# AIM OF THE TASK:
Return the complete listing exactly as it reads, with each picture removed.

# SUPPLIED INFORMATION:

.....

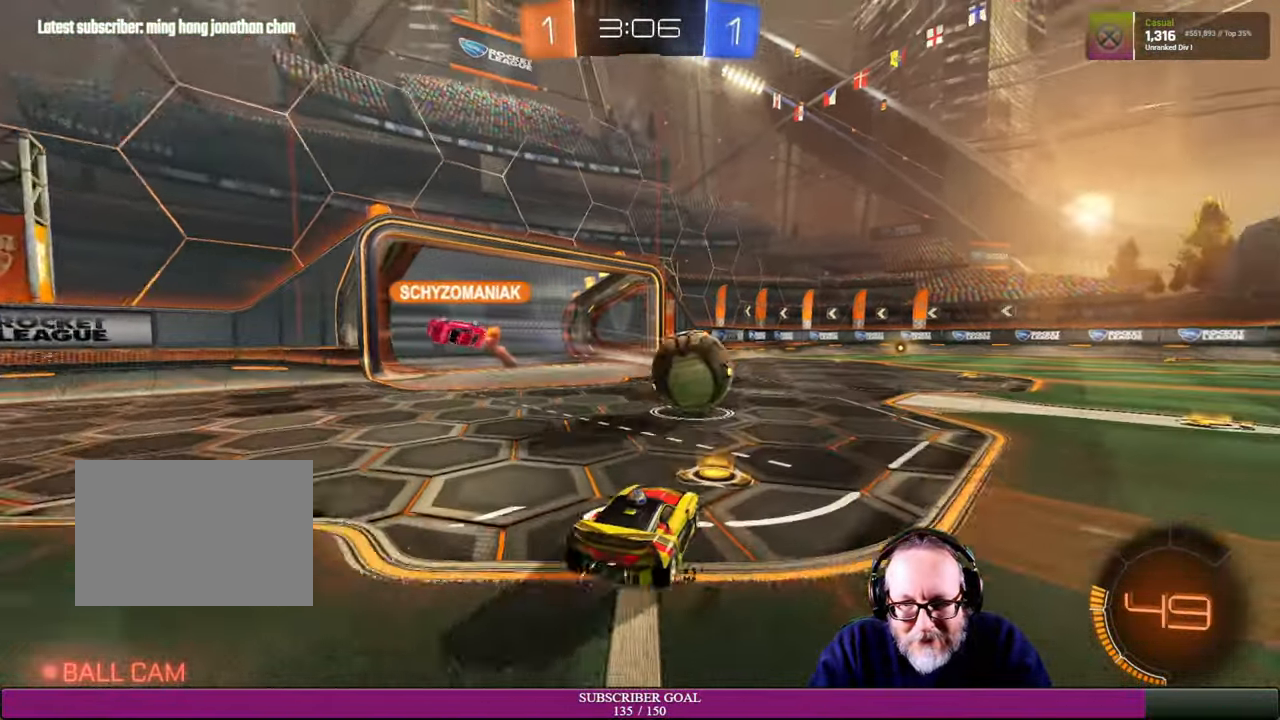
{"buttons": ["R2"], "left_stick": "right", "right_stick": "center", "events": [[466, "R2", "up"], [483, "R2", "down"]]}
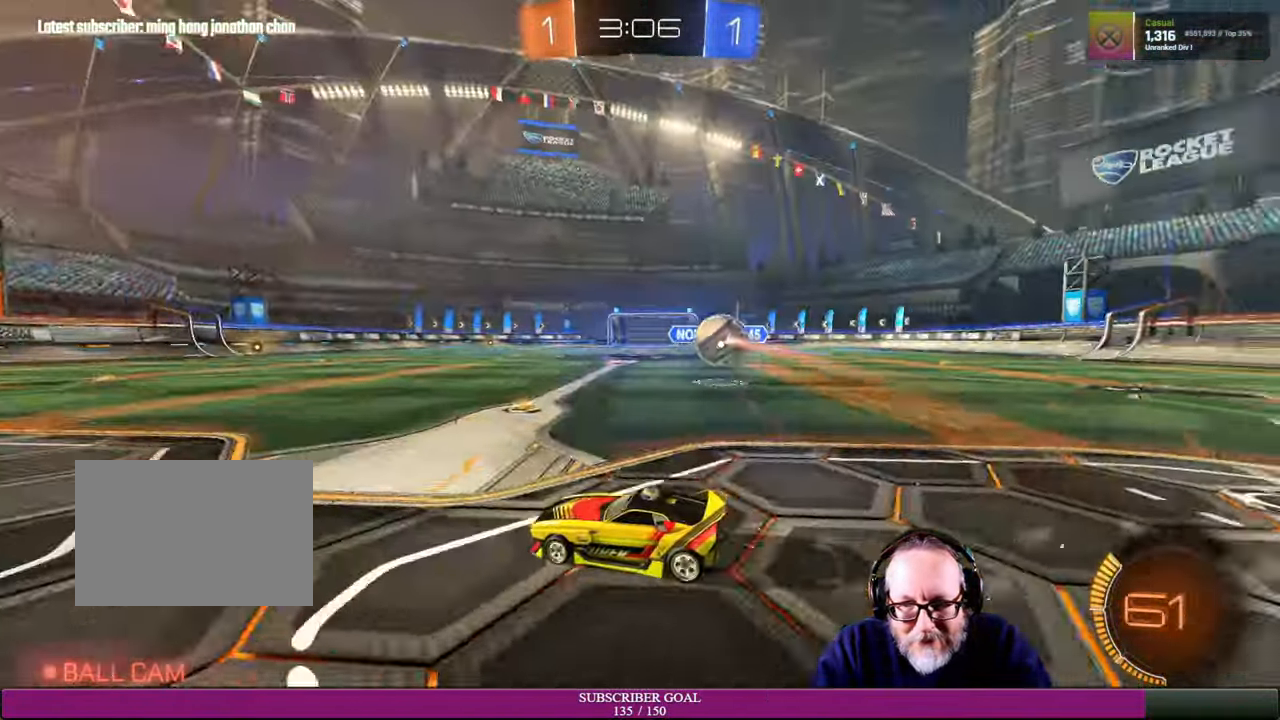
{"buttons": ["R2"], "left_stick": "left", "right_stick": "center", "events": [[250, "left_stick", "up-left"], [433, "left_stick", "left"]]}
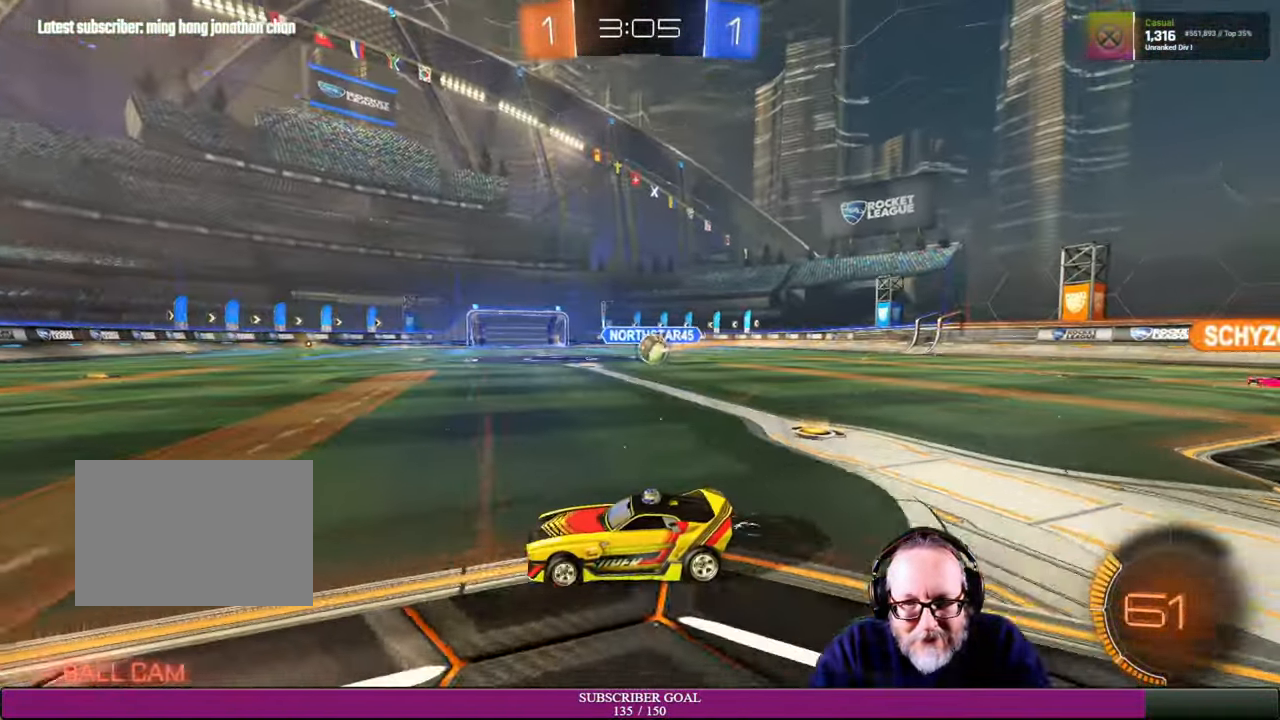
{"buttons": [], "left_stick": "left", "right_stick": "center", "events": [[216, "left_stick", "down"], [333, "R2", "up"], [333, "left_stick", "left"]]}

.....

# SOLVED PROBLEM:
{"buttons": ["R2"], "left_stick": "right", "right_stick": "center", "events": [[466, "R2", "up"], [483, "R2", "down"]]}
{"buttons": ["R2"], "left_stick": "left", "right_stick": "center", "events": [[250, "left_stick", "up-left"], [433, "left_stick", "left"]]}
{"buttons": [], "left_stick": "left", "right_stick": "center", "events": [[216, "left_stick", "down"], [333, "R2", "up"], [333, "left_stick", "left"]]}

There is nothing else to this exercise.